Return the data below exactly, but only from the line containing "candle: present [876,644,927,738]" through the line containing "house plant: present [675,432,746,528]", with both of those lines included.

Supplied records -
————

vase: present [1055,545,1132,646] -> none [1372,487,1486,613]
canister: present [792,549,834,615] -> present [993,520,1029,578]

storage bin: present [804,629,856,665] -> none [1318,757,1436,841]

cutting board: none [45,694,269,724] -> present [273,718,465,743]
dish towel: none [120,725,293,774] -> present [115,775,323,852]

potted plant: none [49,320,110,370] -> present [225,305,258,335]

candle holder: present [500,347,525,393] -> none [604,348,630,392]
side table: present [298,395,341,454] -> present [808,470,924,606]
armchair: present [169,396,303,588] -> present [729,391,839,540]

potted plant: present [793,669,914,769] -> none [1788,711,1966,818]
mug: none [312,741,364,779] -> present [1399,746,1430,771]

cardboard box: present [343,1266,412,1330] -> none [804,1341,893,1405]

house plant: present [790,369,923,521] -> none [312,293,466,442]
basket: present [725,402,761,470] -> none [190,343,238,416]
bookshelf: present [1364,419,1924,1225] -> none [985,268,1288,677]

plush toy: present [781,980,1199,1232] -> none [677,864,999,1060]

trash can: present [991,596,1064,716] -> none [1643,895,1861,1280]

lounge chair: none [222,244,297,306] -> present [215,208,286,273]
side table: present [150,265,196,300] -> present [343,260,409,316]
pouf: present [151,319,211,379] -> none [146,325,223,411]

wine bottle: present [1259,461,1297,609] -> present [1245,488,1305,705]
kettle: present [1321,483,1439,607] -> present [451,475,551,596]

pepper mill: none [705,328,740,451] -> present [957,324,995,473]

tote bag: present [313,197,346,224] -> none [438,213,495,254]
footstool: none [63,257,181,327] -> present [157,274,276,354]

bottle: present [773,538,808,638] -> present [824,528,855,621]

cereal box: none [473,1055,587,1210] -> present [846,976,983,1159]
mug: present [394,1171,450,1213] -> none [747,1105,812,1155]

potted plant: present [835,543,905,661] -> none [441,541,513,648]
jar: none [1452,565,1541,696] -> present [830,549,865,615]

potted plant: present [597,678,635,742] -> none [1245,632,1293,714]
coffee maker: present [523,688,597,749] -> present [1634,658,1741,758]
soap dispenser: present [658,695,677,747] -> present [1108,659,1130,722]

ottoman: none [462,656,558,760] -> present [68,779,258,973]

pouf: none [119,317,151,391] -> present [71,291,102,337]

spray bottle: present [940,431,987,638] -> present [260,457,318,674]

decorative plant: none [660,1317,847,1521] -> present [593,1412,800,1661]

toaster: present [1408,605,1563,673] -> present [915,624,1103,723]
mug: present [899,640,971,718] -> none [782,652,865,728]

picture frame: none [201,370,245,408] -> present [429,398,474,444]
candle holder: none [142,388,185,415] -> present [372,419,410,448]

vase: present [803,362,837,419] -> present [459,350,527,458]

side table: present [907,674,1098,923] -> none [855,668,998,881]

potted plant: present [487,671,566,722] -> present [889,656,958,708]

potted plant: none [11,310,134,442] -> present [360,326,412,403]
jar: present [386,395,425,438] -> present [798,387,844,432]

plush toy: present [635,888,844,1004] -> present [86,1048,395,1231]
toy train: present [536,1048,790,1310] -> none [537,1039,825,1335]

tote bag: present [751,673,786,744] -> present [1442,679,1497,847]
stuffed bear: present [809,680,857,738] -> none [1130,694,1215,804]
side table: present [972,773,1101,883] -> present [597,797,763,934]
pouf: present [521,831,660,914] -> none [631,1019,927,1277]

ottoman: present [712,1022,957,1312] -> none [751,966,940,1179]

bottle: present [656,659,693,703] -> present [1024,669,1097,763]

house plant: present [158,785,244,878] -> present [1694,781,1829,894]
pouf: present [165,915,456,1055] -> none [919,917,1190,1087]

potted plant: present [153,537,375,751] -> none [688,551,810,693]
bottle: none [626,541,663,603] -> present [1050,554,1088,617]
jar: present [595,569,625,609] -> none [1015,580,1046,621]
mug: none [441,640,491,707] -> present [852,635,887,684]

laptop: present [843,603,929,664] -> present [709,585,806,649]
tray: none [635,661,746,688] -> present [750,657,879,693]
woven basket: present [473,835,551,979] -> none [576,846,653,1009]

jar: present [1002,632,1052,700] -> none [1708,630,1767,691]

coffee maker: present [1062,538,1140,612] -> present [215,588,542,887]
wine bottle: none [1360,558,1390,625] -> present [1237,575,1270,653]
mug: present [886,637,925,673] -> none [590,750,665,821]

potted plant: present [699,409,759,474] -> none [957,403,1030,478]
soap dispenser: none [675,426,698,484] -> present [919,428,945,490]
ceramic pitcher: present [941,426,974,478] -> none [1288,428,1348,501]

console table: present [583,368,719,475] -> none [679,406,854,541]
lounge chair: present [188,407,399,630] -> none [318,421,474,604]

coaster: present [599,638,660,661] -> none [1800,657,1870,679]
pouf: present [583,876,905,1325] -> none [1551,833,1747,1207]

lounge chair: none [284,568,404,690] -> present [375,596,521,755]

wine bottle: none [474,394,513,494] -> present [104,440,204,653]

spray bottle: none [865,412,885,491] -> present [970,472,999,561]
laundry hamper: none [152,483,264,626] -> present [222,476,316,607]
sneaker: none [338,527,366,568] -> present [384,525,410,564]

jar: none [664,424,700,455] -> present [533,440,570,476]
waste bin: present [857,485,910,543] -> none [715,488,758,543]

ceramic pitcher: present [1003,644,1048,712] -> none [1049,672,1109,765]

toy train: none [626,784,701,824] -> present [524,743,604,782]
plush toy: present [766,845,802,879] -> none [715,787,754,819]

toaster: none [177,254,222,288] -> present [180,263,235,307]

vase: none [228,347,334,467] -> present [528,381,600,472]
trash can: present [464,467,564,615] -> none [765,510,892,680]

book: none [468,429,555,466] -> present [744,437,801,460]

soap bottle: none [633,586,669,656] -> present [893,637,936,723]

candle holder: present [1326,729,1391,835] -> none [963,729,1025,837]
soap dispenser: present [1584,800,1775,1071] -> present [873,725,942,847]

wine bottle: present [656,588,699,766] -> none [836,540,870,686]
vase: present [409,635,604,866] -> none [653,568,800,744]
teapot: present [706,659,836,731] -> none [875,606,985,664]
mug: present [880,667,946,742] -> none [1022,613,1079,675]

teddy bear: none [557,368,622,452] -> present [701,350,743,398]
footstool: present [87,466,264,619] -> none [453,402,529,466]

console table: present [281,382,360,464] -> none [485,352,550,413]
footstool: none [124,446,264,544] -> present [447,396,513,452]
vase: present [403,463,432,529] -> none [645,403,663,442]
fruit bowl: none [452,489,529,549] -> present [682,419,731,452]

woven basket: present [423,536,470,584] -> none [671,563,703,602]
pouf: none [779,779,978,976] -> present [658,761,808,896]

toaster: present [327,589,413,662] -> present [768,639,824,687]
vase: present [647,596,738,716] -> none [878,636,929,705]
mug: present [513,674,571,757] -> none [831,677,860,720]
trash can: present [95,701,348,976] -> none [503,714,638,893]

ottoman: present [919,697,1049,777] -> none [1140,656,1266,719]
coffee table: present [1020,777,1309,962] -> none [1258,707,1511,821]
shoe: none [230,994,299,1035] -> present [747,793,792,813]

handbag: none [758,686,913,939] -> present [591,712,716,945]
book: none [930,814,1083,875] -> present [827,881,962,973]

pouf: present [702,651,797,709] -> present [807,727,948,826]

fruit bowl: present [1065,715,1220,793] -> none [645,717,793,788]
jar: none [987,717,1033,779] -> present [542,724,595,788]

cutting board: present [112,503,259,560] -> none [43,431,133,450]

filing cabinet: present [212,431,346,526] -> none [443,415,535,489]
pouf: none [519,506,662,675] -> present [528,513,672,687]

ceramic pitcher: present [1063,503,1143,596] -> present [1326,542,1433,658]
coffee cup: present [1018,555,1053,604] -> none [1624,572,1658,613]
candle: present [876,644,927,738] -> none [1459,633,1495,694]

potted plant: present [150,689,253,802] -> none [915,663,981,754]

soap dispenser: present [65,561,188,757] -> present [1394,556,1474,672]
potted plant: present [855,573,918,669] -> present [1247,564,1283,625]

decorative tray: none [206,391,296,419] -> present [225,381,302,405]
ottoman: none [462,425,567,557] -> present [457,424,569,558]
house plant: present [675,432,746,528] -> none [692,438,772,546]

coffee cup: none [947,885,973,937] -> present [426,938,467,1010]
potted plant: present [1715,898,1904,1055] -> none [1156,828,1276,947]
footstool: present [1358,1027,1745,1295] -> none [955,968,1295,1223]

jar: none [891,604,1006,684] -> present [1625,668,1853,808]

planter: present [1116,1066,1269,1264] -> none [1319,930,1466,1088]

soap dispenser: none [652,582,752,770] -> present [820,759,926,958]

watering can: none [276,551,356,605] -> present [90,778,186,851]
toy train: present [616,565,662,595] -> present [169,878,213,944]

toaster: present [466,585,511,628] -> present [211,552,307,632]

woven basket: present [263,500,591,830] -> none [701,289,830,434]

————

Written solution -
candle: present [876,644,927,738] -> none [1459,633,1495,694]

potted plant: present [150,689,253,802] -> none [915,663,981,754]

soap dispenser: present [65,561,188,757] -> present [1394,556,1474,672]
potted plant: present [855,573,918,669] -> present [1247,564,1283,625]

decorative tray: none [206,391,296,419] -> present [225,381,302,405]
ottoman: none [462,425,567,557] -> present [457,424,569,558]
house plant: present [675,432,746,528] -> none [692,438,772,546]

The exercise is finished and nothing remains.